Ich erkundige mich bei der „Straßenjournal“-Verkäuferin, woher sie käme und ob es ihr erlaubt sei, ihr Magazin so zu verkaufen. In Hamburg werde ihre Zeitung gedruckt, und mit Hinweis  auf ihren Verkäuferausweis sagt sie, dass das, was sie mache, alles legal sei. Als „Beweismittel“ kaufe ich ihr eine Zeitung ab.

Am nächsten Tag werde ich in der Tageswohnung bzw. in der abseits-Redaktion von aufgebrachten abseits-Verkäufern empfangen. Das Telefon steht nicht still, viele besorgte abseits-Leser wollen von ähnlichen oder von dramatischeren Erlebnissen berichten. Eine „Horde“ von „Straßenjournal“-Verkäufern sei durch die Große Straße gezogen, wäre aggressiv auf Passanten losgegangen und habe versucht, ihre Zeitung um jeden Preis an den Kunden zu bringen.

Die große Sorge der abseits-Verkäufer, dass sie mit den „Straßenjournal“-Verkäufern in einen Topf geworfen oder verwechselt werden und ihr gutes Image, das sie sich über 21 Jahre erarbeitet haben, dadurch beschädigt wird.

Im Gegensatz zu den beschriebenen Fällen warten abseits-Verkäufer bewusst und geduldig darauf, dass interessierte Käufer auf sie zukommen und eine Ausgabe bei ihnen kaufen. Eine der wichtigsten Verkäuferregeln, die auf monatlichen Verkäufersitzungen beschlossen werden, ist, dass Kunden nicht offensiv angesprochen und schon gar nicht zum Kaufen gedrängt werden dürfen. Im ersten Moment beschert das den Verkäufern vielleicht einen „schnellen Euro“, langfristig machen die Leser aber einen großen Bogen um die Verkäufer. Das widerspricht dem erklärten Ziel, abseits langfristig und nachhaltig zu verkaufen und mit den Osnabrücker Bürgern in einen guten Kontakt zu kommen.

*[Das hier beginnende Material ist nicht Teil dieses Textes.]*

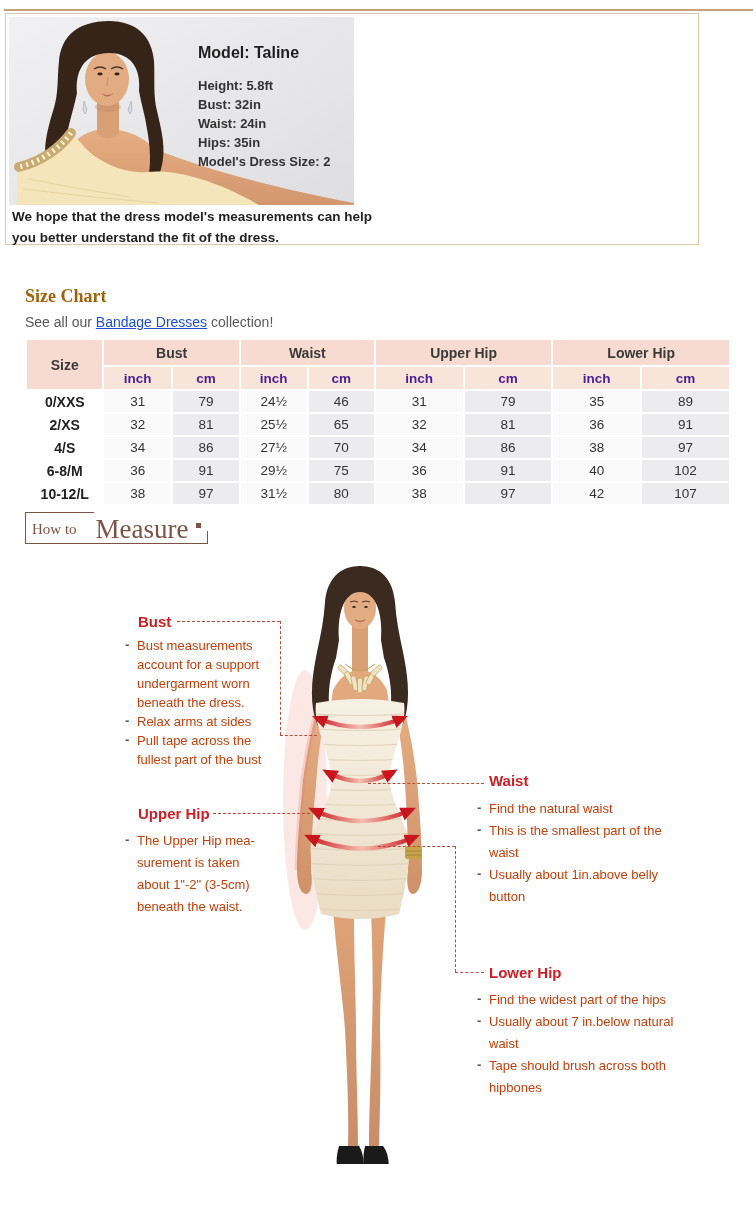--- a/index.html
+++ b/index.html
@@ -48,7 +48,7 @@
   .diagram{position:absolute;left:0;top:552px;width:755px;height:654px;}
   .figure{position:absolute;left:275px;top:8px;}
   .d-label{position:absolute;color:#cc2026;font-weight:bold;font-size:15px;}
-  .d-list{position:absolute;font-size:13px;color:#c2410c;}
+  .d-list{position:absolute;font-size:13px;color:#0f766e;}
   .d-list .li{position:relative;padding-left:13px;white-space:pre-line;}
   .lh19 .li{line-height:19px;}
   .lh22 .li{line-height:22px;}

Von ähnlichen Schwierigkeiten mit dem „Straßenjournal“ berichten auch die Kollegen von der seit 1994 in Hamburg ansässigen Straßenzeitung Hinz&Kunzt. Die Herausgeber des „Straßenjournals“ hätten sich über das seit 20 Jahren bestehende „Loccumer Abkommen“ hinweggesetzt, das besagt, dass neue Straßenzeitungen nicht in das bestehende Gebiet einer existierenden Straßenzeitung eindringen dürfen. ntenkreissieren.Neben der aggressiven Verkaufsweise sind aber auch die Inhalte des Magazins kritikwürdig. So ist beispielsweise in der Ausgabe, die ich erstanden habe, ein Artikel über „Norddeutschland“ veröffentlicht, der eins zu eins von der Online-Plattform „Wikipedia“ kopiert worden ist. Ein Schlag ins Gesicht jeder engagierten, seriösen Redaktion, die mit Herzblut an jeder neuen Ausgabe mit sozialen Themen arbeitet.

Nun unser Appell an Sie, liebe Leserinnen und Leser: bitte prüfen Sie genau, welche Straßenzeitung Sie kaufen möchten, sowohl inhaltlich als auch bezüglich des Verkaufsverhaltens. Bitte teilen Sie uns weiterhin mit, wenn Ihnen das aggressive Verkaufen vom „Straßenjournal“ aufstößt. Wir sammeln zurzeit noch die Verstöße und planen in Ruhe, wie wir mit geeigneten Mitteln gegen diese Verkaufspraktiken vorgehen können, damit abseits keinen Schaden nimmt. Vielen Dank für Ihre Mithilfe!